[Exercise]:
Identify each line in the data below that contains the string "barcode", treating uppercase and lowercase as different, and copy those lines in full.

* Start *

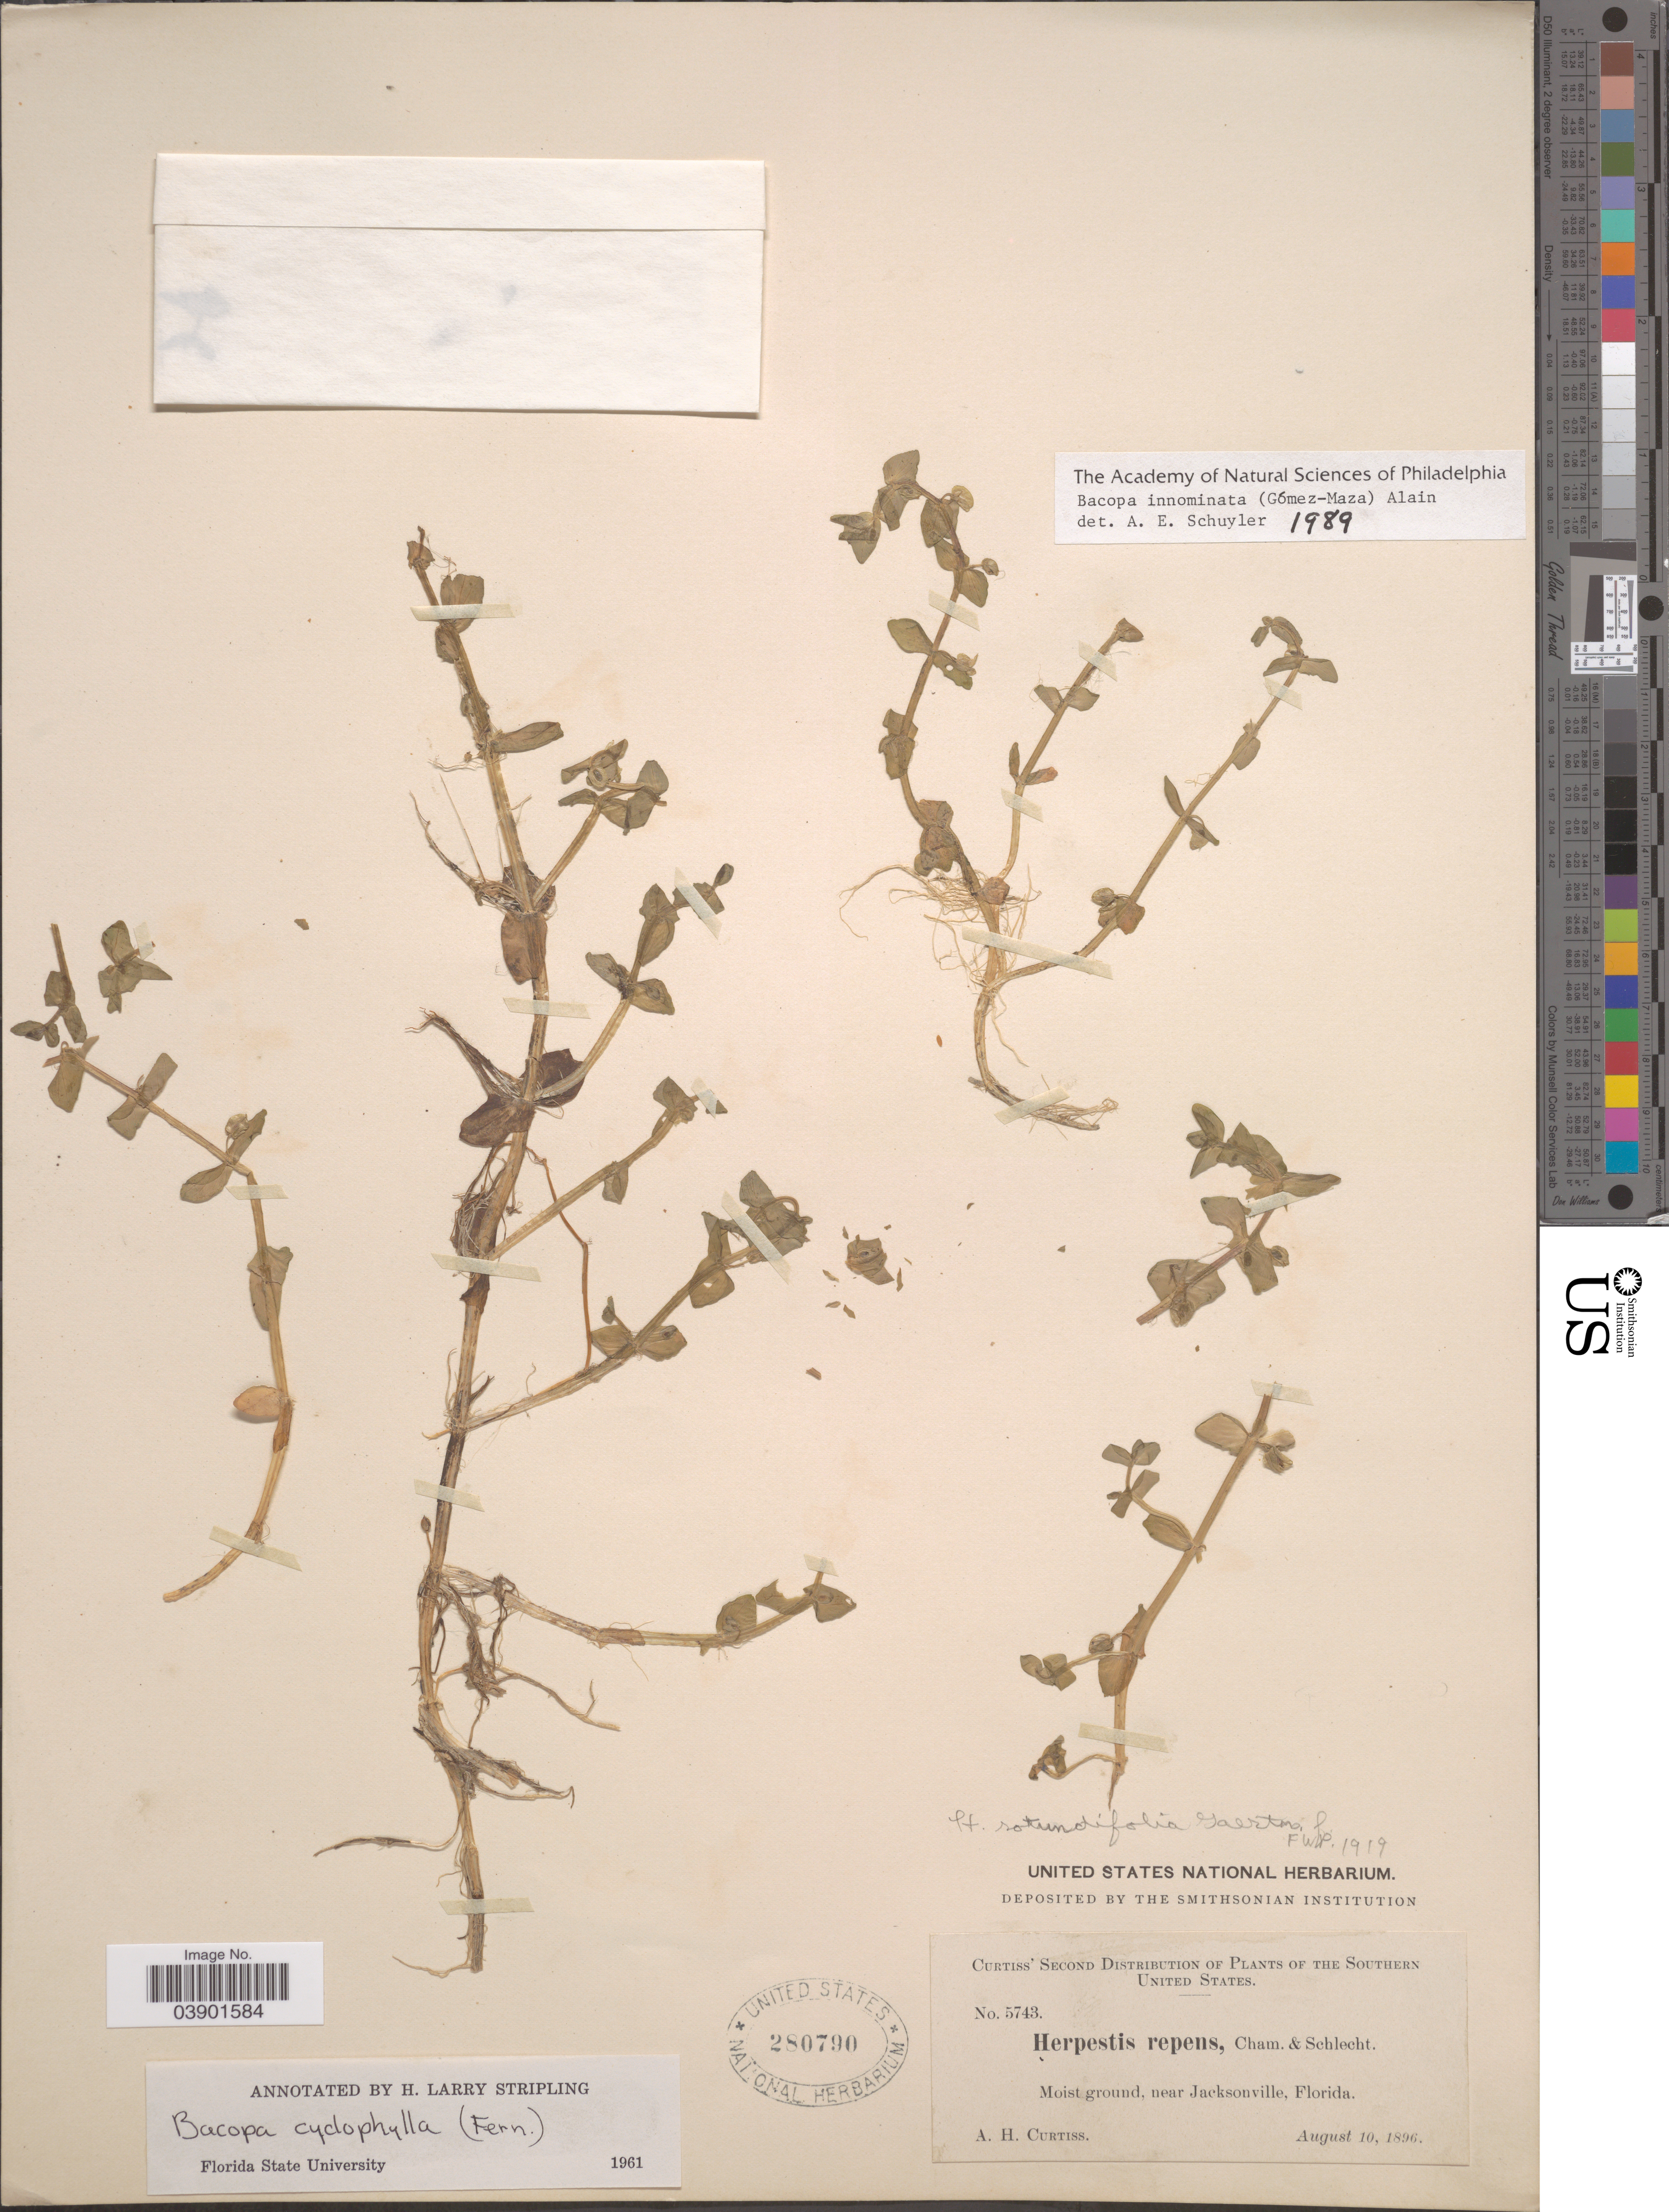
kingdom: Plantae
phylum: Tracheophyta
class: Magnoliopsida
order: Lamiales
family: Plantaginaceae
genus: Bacopa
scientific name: Bacopa innominata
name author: (M. Gómez) Alain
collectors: A. H. Curtiss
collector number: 5743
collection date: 1896-08-10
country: United States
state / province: Florida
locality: The Southern United States. Near Jacksonville.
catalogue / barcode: US 280790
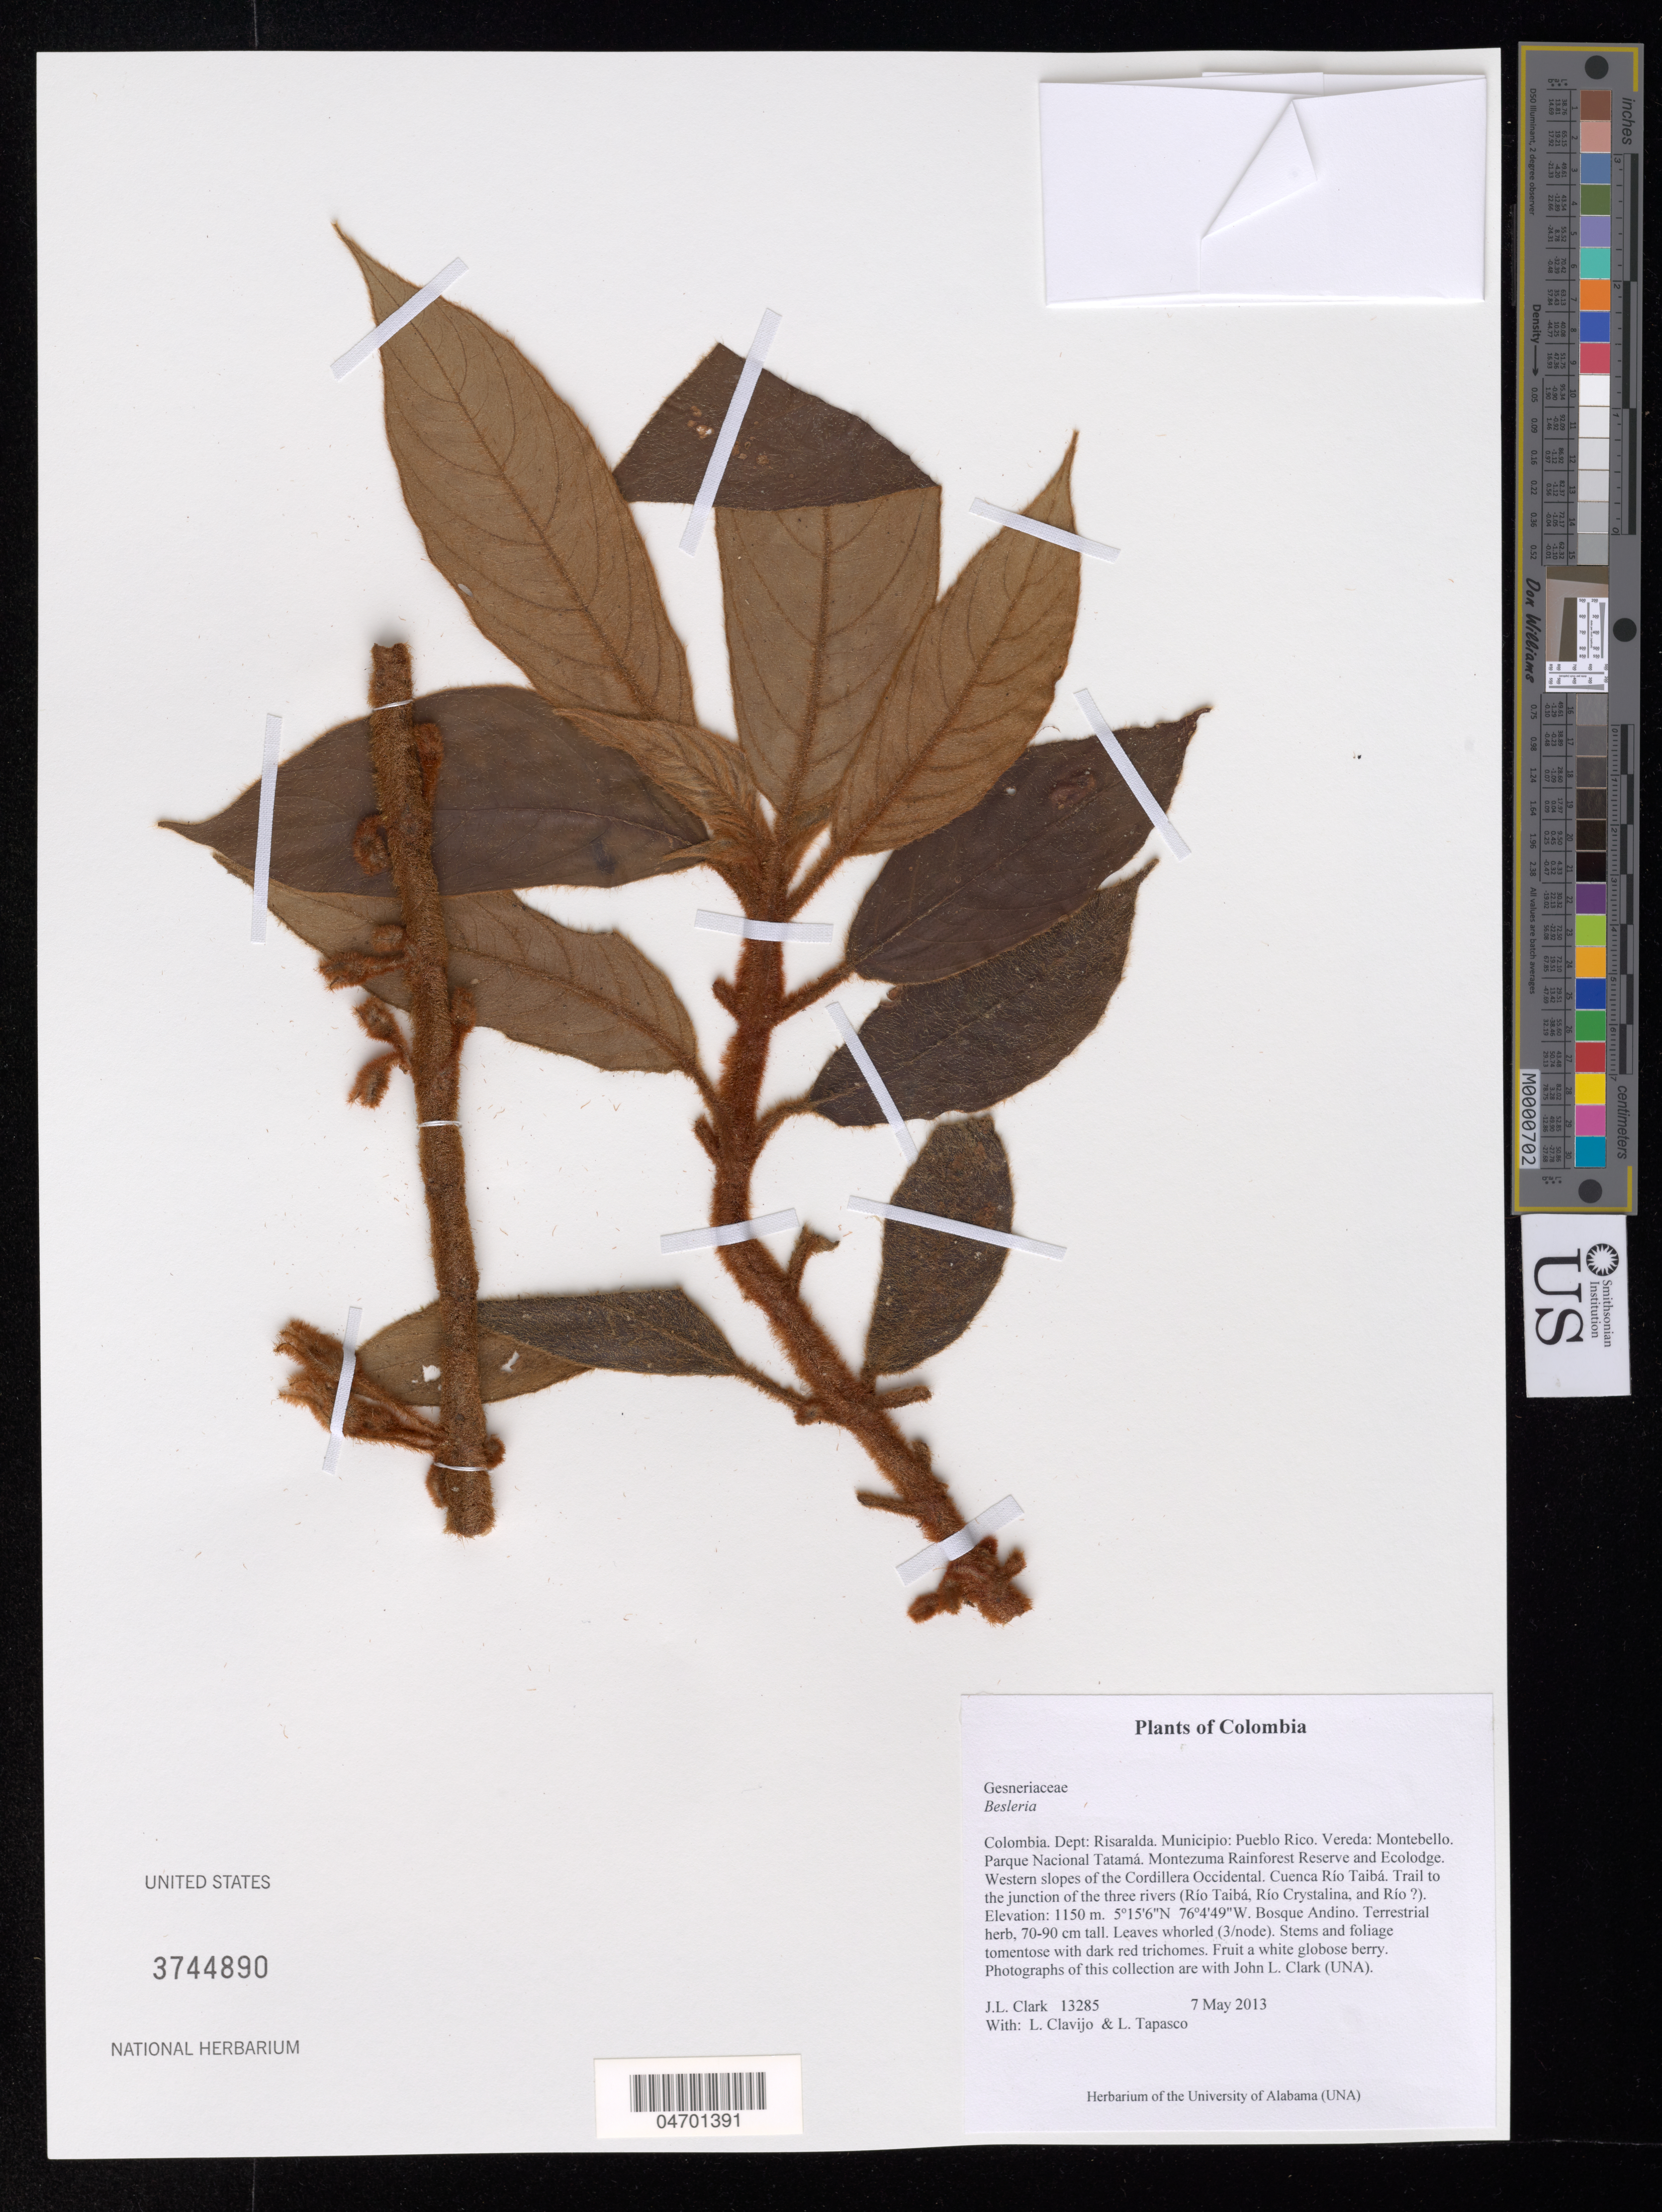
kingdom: Plantae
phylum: Tracheophyta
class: Magnoliopsida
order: Lamiales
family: Gesneriaceae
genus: Besleria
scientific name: Besleria sp.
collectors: J. L. Clark, L. Clavijo & D. Olstein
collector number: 13285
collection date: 2013-05-07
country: Colombia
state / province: Risaralda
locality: Dept: Risaralda. Municipio: Pueblo Rico. Vereda: Montebello. Parque Nacional Tatamá. Montezuma Rainforest Reserve and Ecolodge. Western slopes of the Cordillera Occidental. Cuenca Río Taiba. Trail to the junction of the three rivers (Río Taibá, Río Crystalina, and Río ?).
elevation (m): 1150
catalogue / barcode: US 3744890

* End *

[Reply to the exercise]:
catalogue / barcode: US 280790
catalogue / barcode: US 3744890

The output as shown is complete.